ALUM CREEK, WV – Gov. Jim Justice held an event today at the Claudia L. Workman Wildlife Education Center to announce a brand-new statewide initiative to stock Bobwhite Quail at Wildlife Management Areas across West Virginia.

Through the Governor’s Quail Stocking Initiative, the West Virginia Division of Natural Resources (DNR) will stock over 20,000 birds at Wildlife Management Areas (WMA) across the state. To date, the DNR has already stocked over 12,000 Bobwhite Quail, and will continue stocking from August through October, weather and habitat conditions permitting.

Transmitters have been placed on some of the quail to monitor survival and habitat use. Game cameras have also been placed at several locations to monitor through video and pictures.

“I’ve missed these little rascals, and lots of people have,” Gov. Justice said. “It’s a bird that has been here forever, and it’s wildlife we need to protect and bring back. This is a great step forward, and I’m proud to be part of this. I know it will work. A lot of people have grown up and haven’t seen or heard a quail in West Virginia. I’m proud to be part of this, and it’s a great day in West Virginia.”

The Northern Bobwhite Quail is a native species and was once found across West Virginia. However, the winters of 1977, 1978, and 1979 devastated their population. The state’s Bobwhite population reached its peak in the 1920s when the state was approximately 70 percent agricultural land but has faced sharp decline during the last several decades.

Through this reintroduction effort, landowners, hunters, and bird watchers alike will once again be able to hear the familiar “bobwhite” whistle.

“We’re trying to bring back something that people have missed,” Gov. Justice said. “And for generations to come, if we’re able to bring quail back, people will get used to it and love it, and they’ll miss it if it ever leaves us again.”

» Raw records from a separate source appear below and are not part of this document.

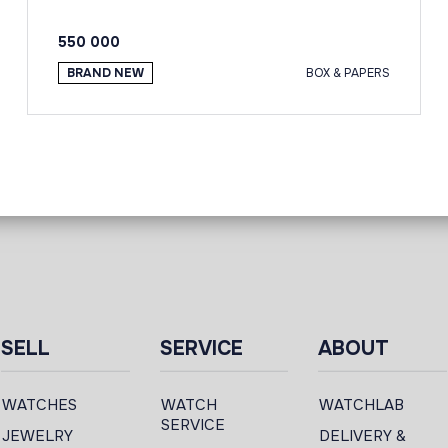
550 000
BRAND NEW
BOX & PAPERS
SELL
SERVICE
ABOUT
WATCHES
WATCH
WATCHLAB
SERVICE
JEWELRY
DELIVERY &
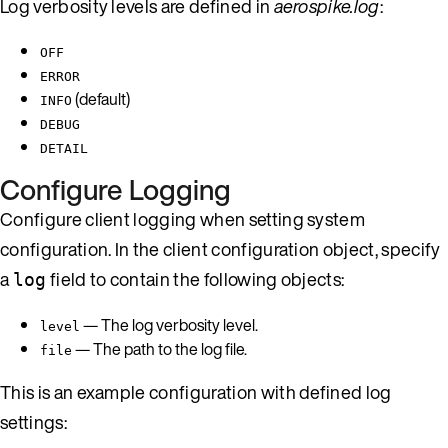
Log verbosity levels are defined in
aerospike.log
:
OFF
ERROR
(default)
INFO
DEBUG
DETAIL
Configure Logging
Configure client logging when setting system
configuration. In the client configuration object, specify
a
field to contain the following objects:
log
— The log verbosity level.
level
— The path to the log file.
file
This is an example configuration with defined log
settings:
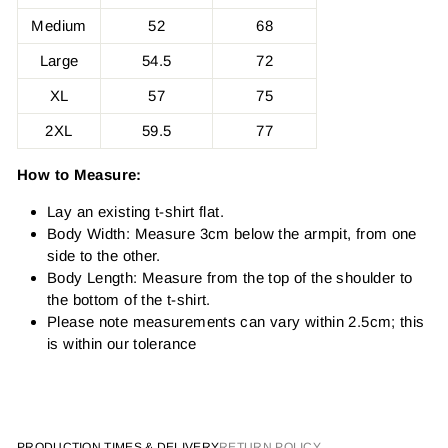
Medium
52
68
Large
54.5
72
XL
57
75
2XL
59.5
77
How to Measure:
Lay an existing t-shirt flat.
Body Width: Measure 3cm below the armpit, from one
side to the other.
Body Length: Measure from the top of the shoulder to
the bottom of the t-shirt.
Please note measurements can vary within 2.5cm; this
is within our tolerance
PRODUCTION TIMES & DELIVERY
RETURN POLICY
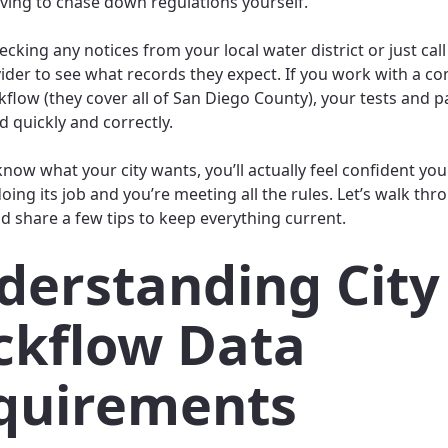
ving to chase down regulations yourself.
ecking any notices from your local water district or just cal
ider to see what records they expect. If you work with a c
ckflow (they cover all of San Diego County), your tests and
d quickly and correctly.
now what your city wants, you’ll actually feel confident yo
oing its job and you’re meeting all the rules. Let’s walk thr
d share a few tips to keep everything current.
derstanding City
ckflow Data
quirements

Bobwhites live in coveys, which are groups of 5-30 birds. Their young are the size of bumblebees and are able to leave the nest about a day after hatching. Up to 3 hatchings, or clutches, can be produced before the season ends in October. Adult bobwhites are almost exclusively seed-eaters, consuming the seeds of grasses and other plants.

As part of the Governor’s Quail Stocking Initiative, the DNR has coordinated habitat restoration projects at seven of the state’s WMAs. DNR maintains nearly 100 WMAs all over the state, which provides visitors and residents with undisturbed hunting, fishing and other outdoor recreation.

Bobwhite Quail have been stocked at the following locations:

  • Burnsville Lake Wildlife Management Area
  • Cross Creek Wildlife Management Area
  • Frozen Camp Wildlife Management Area
  • Greenbrier State Forest
  • Huttonsville State Farm Wildlife Management Area
  • Laurel Lake Wildlife Management Area
  • Pleasant Creek Wildlife Management Area

“This idea was generated by our Governor because he had an extreme interest in this program,” Director of the West Virginia DNR Brett McMillion said. “This has been an exciting project, and we do believe that there will be some natural regeneration.”

The Governor’s Quail Stocking Initiative is part of a five-year project to restore northern bobwhite quail to the state.